We know that the R&D legislation can be dense and daunting, so we answered some of the most frequently asked questions in a clear and simple way below. If you still have a question or want to know more, please contact us, we’d love to hear from you.
An R&D expense is any expenditure which the R&D legislation associated with your investment in R&D. Companies who are spending money in their risk-taking projects with science and technology may be investing in R&D for tax purposes. And, if eligible, you can claim back tax on some of these costs in the form of R&D tax credits. For the purpose of R&D tax credits, qualifying costs include staff costs (including subcontractors), consumables (including light, heat and water), and software.
You can read more about how costs are calculated for each category.
For loss-making companies, you have two options. Carry the additional loss forward where it will be offset against future taxable profits, or choose for 230% of qualifying expenditure – or revised loss – for the period (whichever is lower) to be surrendered to HMRC in exchange for a cash tax credit worth 14.5%.

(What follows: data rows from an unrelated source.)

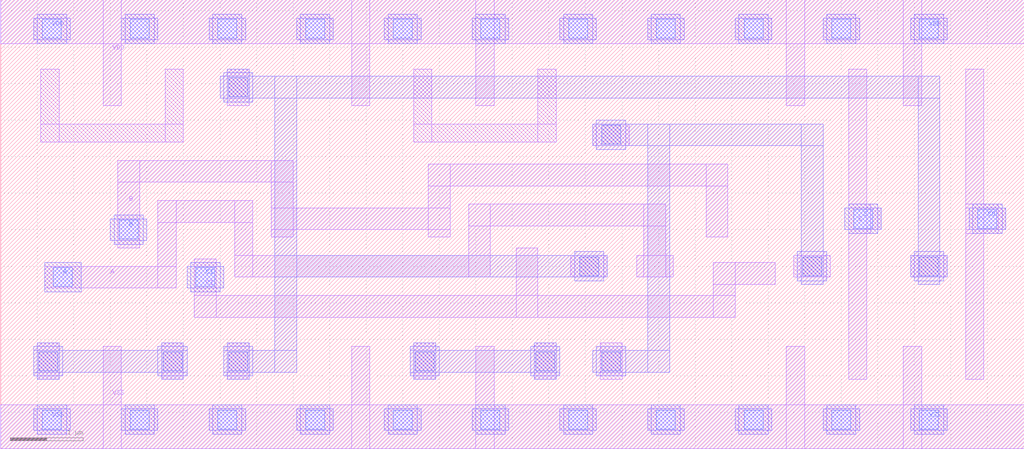
<source format=lef>
# Copyright 2022 Google LLC
# Licensed under the Apache License, Version 2.0 (the "License");
# you may not use this file except in compliance with the License.
# You may obtain a copy of the License at
#
#      http://www.apache.org/licenses/LICENSE-2.0
#
# Unless required by applicable law or agreed to in writing, software
# distributed under the License is distributed on an "AS IS" BASIS,
# WITHOUT WARRANTIES OR CONDITIONS OF ANY KIND, either express or implied.
# See the License for the specific language governing permissions and
# limitations under the License.
VERSION 5.7 ;
BUSBITCHARS "[]" ;
DIVIDERCHAR "/" ;

MACRO gf180mcu_osu_sc_9T_addf_1
  CLASS CORE ;
  ORIGIN 0 0 ;
  FOREIGN gf180mcu_osu_sc_9T_addf_1 0 0 ;
  SIZE 14 BY 6.15 ;
  SYMMETRY X Y ;
  SITE GF018hv5v_mcu_sc7 ;
  PIN A
    DIRECTION INPUT ;
    USE SIGNAL ;
    PORT
      LAYER MET1 ;
        RECT 8.7 2.35 9.2 2.65 ;
        RECT 6.4 3.05 9.1 3.35 ;
        RECT 8.8 2.35 9.1 3.35 ;
        RECT 6.4 2.35 6.7 3.35 ;
        RECT 3.2 2.35 6.7 2.65 ;
        RECT 2.15 3.1 3.45 3.4 ;
        RECT 3.2 2.35 3.45 3.4 ;
        RECT 2.15 2.2 2.4 3.4 ;
        RECT 0.6 2.2 2.4 2.5 ;
      LAYER MET2 ;
        RECT 0.6 2.15 1.1 2.55 ;
      LAYER VIA12 ;
        RECT 0.72 2.22 0.98 2.48 ;
    END
  END A
  PIN B
    DIRECTION INPUT ;
    USE SIGNAL ;
    PORT
      LAYER MET1 ;
        RECT 5.85 3.6 9.95 3.9 ;
        RECT 9.65 2.9 9.95 3.9 ;
        RECT 5.85 2.9 6.15 3.9 ;
        RECT 3.7 3 6.15 3.3 ;
        RECT 1.6 3.65 4 3.95 ;
        RECT 3.7 2.9 4 3.95 ;
        RECT 1.6 2.75 1.9 3.95 ;
      LAYER MET2 ;
        RECT 1.5 2.85 2 3.15 ;
        RECT 1.55 2.8 1.95 3.2 ;
      LAYER VIA12 ;
        RECT 1.62 2.87 1.88 3.13 ;
    END
  END B
  PIN CI
    DIRECTION INPUT ;
    USE SIGNAL ;
    PORT
      LAYER MET1 ;
        RECT 9.75 2.25 10.6 2.55 ;
        RECT 9.75 1.8 10.05 2.55 ;
        RECT 2.65 1.8 10.05 2.1 ;
        RECT 7.05 1.8 7.35 2.75 ;
        RECT 2.65 1.8 2.95 2.6 ;
      LAYER MET2 ;
        RECT 2.55 2.2 3.05 2.5 ;
        RECT 2.6 2.15 3 2.55 ;
      LAYER VIA12 ;
        RECT 2.67 2.22 2.93 2.48 ;
    END
  END CI
  PIN CO
    DIRECTION OUTPUT ;
    USE SIGNAL ;
    PORT
      LAYER MET1 ;
        RECT 13.2 3 13.75 3.3 ;
        RECT 13.2 2.95 13.65 3.35 ;
        RECT 13.2 0.95 13.45 5.2 ;
      LAYER MET2 ;
        RECT 13.25 3 13.75 3.3 ;
        RECT 13.3 2.95 13.7 3.35 ;
      LAYER VIA12 ;
        RECT 13.37 3.02 13.63 3.28 ;
    END
  END CO
  PIN S
    DIRECTION OUTPUT ;
    USE SIGNAL ;
    PORT
      LAYER MET1 ;
        RECT 11.6 3 12.05 3.3 ;
        RECT 11.6 2.95 11.9 3.35 ;
        RECT 11.6 0.95 11.85 5.2 ;
      LAYER MET2 ;
        RECT 11.55 3 12.05 3.3 ;
        RECT 11.6 2.95 12 3.35 ;
      LAYER VIA12 ;
        RECT 11.67 3.02 11.93 3.28 ;
    END
  END S
  PIN VDD
    DIRECTION INOUT ;
    USE POWER ;
    SHAPE ABUTMENT ;
    PORT
      LAYER MET1 ;
        RECT 0 5.55 14 6.15 ;
        RECT 12.35 4.7 12.6 6.15 ;
        RECT 10.75 4.7 11 6.15 ;
        RECT 6.5 4.7 6.75 6.15 ;
        RECT 4.8 4.7 5.05 6.15 ;
        RECT 1.4 4.7 1.65 6.15 ;
      LAYER MET2 ;
        RECT 12.45 5.6 12.95 5.9 ;
        RECT 12.5 5.55 12.9 5.95 ;
        RECT 11.25 5.6 11.75 5.9 ;
        RECT 11.3 5.55 11.7 5.95 ;
        RECT 10.05 5.6 10.55 5.9 ;
        RECT 10.1 5.55 10.5 5.95 ;
        RECT 8.85 5.6 9.35 5.9 ;
        RECT 8.9 5.55 9.3 5.95 ;
        RECT 7.65 5.6 8.15 5.9 ;
        RECT 7.7 5.55 8.1 5.95 ;
        RECT 6.45 5.6 6.95 5.9 ;
        RECT 6.5 5.55 6.9 5.95 ;
        RECT 5.25 5.6 5.75 5.9 ;
        RECT 5.3 5.55 5.7 5.95 ;
        RECT 4.05 5.6 4.55 5.9 ;
        RECT 4.1 5.55 4.5 5.95 ;
        RECT 2.85 5.6 3.35 5.9 ;
        RECT 2.9 5.55 3.3 5.95 ;
        RECT 1.65 5.6 2.15 5.9 ;
        RECT 1.7 5.55 2.1 5.95 ;
        RECT 0.45 5.6 0.95 5.9 ;
        RECT 0.5 5.55 0.9 5.95 ;
      LAYER VIA12 ;
        RECT 0.57 5.62 0.83 5.88 ;
        RECT 1.77 5.62 2.03 5.88 ;
        RECT 2.97 5.62 3.23 5.88 ;
        RECT 4.17 5.62 4.43 5.88 ;
        RECT 5.37 5.62 5.63 5.88 ;
        RECT 6.57 5.62 6.83 5.88 ;
        RECT 7.77 5.62 8.03 5.88 ;
        RECT 8.97 5.62 9.23 5.88 ;
        RECT 10.17 5.62 10.43 5.88 ;
        RECT 11.37 5.62 11.63 5.88 ;
        RECT 12.57 5.62 12.83 5.88 ;
    END
  END VDD
  PIN VSS
    DIRECTION INOUT ;
    USE GROUND ;
    PORT
      LAYER MET1 ;
        RECT 0 0 14 0.6 ;
        RECT 12.35 0 12.6 1.4 ;
        RECT 10.75 0 11 1.4 ;
        RECT 6.5 0 6.75 1.4 ;
        RECT 4.8 0 5.05 1.4 ;
        RECT 1.4 0 1.65 1.4 ;
      LAYER MET2 ;
        RECT 12.45 0.25 12.95 0.55 ;
        RECT 12.5 0.2 12.9 0.6 ;
        RECT 11.25 0.25 11.75 0.55 ;
        RECT 11.3 0.2 11.7 0.6 ;
        RECT 10.05 0.25 10.55 0.55 ;
        RECT 10.1 0.2 10.5 0.6 ;
        RECT 8.85 0.25 9.35 0.55 ;
        RECT 8.9 0.2 9.3 0.6 ;
        RECT 7.65 0.25 8.15 0.55 ;
        RECT 7.7 0.2 8.1 0.6 ;
        RECT 6.45 0.25 6.95 0.55 ;
        RECT 6.5 0.2 6.9 0.6 ;
        RECT 5.25 0.25 5.75 0.55 ;
        RECT 5.3 0.2 5.7 0.6 ;
        RECT 4.05 0.25 4.55 0.55 ;
        RECT 4.1 0.2 4.5 0.6 ;
        RECT 2.85 0.25 3.35 0.55 ;
        RECT 2.9 0.2 3.3 0.6 ;
        RECT 1.65 0.25 2.15 0.55 ;
        RECT 1.7 0.2 2.1 0.6 ;
        RECT 0.45 0.25 0.95 0.55 ;
        RECT 0.5 0.2 0.9 0.6 ;
      LAYER VIA12 ;
        RECT 0.57 0.27 0.83 0.53 ;
        RECT 1.77 0.27 2.03 0.53 ;
        RECT 2.97 0.27 3.23 0.53 ;
        RECT 4.17 0.27 4.43 0.53 ;
        RECT 5.37 0.27 5.63 0.53 ;
        RECT 6.57 0.27 6.83 0.53 ;
        RECT 7.77 0.27 8.03 0.53 ;
        RECT 8.97 0.27 9.23 0.53 ;
        RECT 10.17 0.27 10.43 0.53 ;
        RECT 11.37 0.27 11.63 0.53 ;
        RECT 12.57 0.27 12.83 0.53 ;
    END
  END VSS
  OBS
    LAYER MET2 ;
      RECT 3.1 4.75 3.4 5.2 ;
      RECT 3.05 4.75 3.45 5.15 ;
      RECT 3 4.8 12.85 5.1 ;
      RECT 12.55 2.25 12.85 5.1 ;
      RECT 3.75 1.05 4.05 5.1 ;
      RECT 12.5 2.3 12.9 2.7 ;
      RECT 7.85 2.3 8.25 2.7 ;
      RECT 12.45 2.35 12.95 2.65 ;
      RECT 3.75 2.35 8.3 2.65 ;
      RECT 3.1 0.95 3.4 1.45 ;
      RECT 3.05 1 3.45 1.4 ;
      RECT 3.05 1.05 4.05 1.35 ;
      RECT 8.15 4.1 8.55 4.5 ;
      RECT 8.1 4.15 11.25 4.45 ;
      RECT 10.95 2.25 11.25 4.45 ;
      RECT 8.85 1.05 9.15 4.45 ;
      RECT 10.9 2.3 11.3 2.7 ;
      RECT 8.15 1 8.55 1.4 ;
      RECT 8.1 1.05 9.15 1.35 ;
      RECT 7.3 0.95 7.6 1.45 ;
      RECT 5.65 0.95 5.95 1.45 ;
      RECT 7.25 1 7.65 1.4 ;
      RECT 5.6 1 6 1.4 ;
      RECT 5.6 1.05 7.65 1.35 ;
      RECT 2.2 0.95 2.5 1.45 ;
      RECT 0.5 0.95 0.8 1.45 ;
      RECT 2.15 1 2.55 1.4 ;
      RECT 0.45 1 0.85 1.4 ;
      RECT 0.45 1.05 2.55 1.35 ;
    LAYER VIA12 ;
      RECT 12.57 2.37 12.83 2.63 ;
      RECT 10.97 2.37 11.23 2.63 ;
      RECT 8.22 1.07 8.48 1.33 ;
      RECT 8.22 4.17 8.48 4.43 ;
      RECT 7.92 2.37 8.18 2.63 ;
      RECT 7.32 1.07 7.58 1.33 ;
      RECT 5.67 1.07 5.93 1.33 ;
      RECT 3.12 1.07 3.38 1.33 ;
      RECT 3.12 4.82 3.38 5.08 ;
      RECT 2.22 1.07 2.48 1.33 ;
      RECT 0.52 1.07 0.78 1.33 ;
    LAYER MET1 ;
      RECT 7.35 4.2 7.6 5.2 ;
      RECT 5.65 4.2 5.9 5.2 ;
      RECT 5.65 4.2 7.6 4.45 ;
      RECT 2.25 4.2 2.5 5.2 ;
      RECT 0.55 4.2 0.8 5.2 ;
      RECT 0.55 4.2 2.5 4.45 ;
      RECT 12.45 2.35 12.95 2.65 ;
      RECT 10.85 2.35 11.35 2.65 ;
      RECT 8.1 4.15 8.6 4.45 ;
      RECT 8.2 0.95 8.5 1.45 ;
      RECT 7.8 2.35 8.3 2.65 ;
      RECT 7.3 0.95 7.6 1.45 ;
      RECT 5.65 0.95 5.95 1.45 ;
      RECT 3.1 0.95 3.4 1.45 ;
      RECT 3.1 4.7 3.4 5.2 ;
      RECT 2.2 0.95 2.5 1.45 ;
      RECT 0.5 0.95 0.8 1.45 ;
  END
END gf180mcu_osu_sc_9T_addf_1

</source>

For an example of calculating R&D tax credits for a loss-making company, you can read our piece on calculating R&D tax credits.
The SME incentive is for businesses with fewer than 500 staff, a turnover of less than €100m, and less than €86m of gross assets. RDEC is typically for larger business with more than 500 employees and a turnover of more than €100m. SMEs who have been subcontracted to do R&D work can also claim under RDEC. The maximum rate of benefit available is different for each scheme.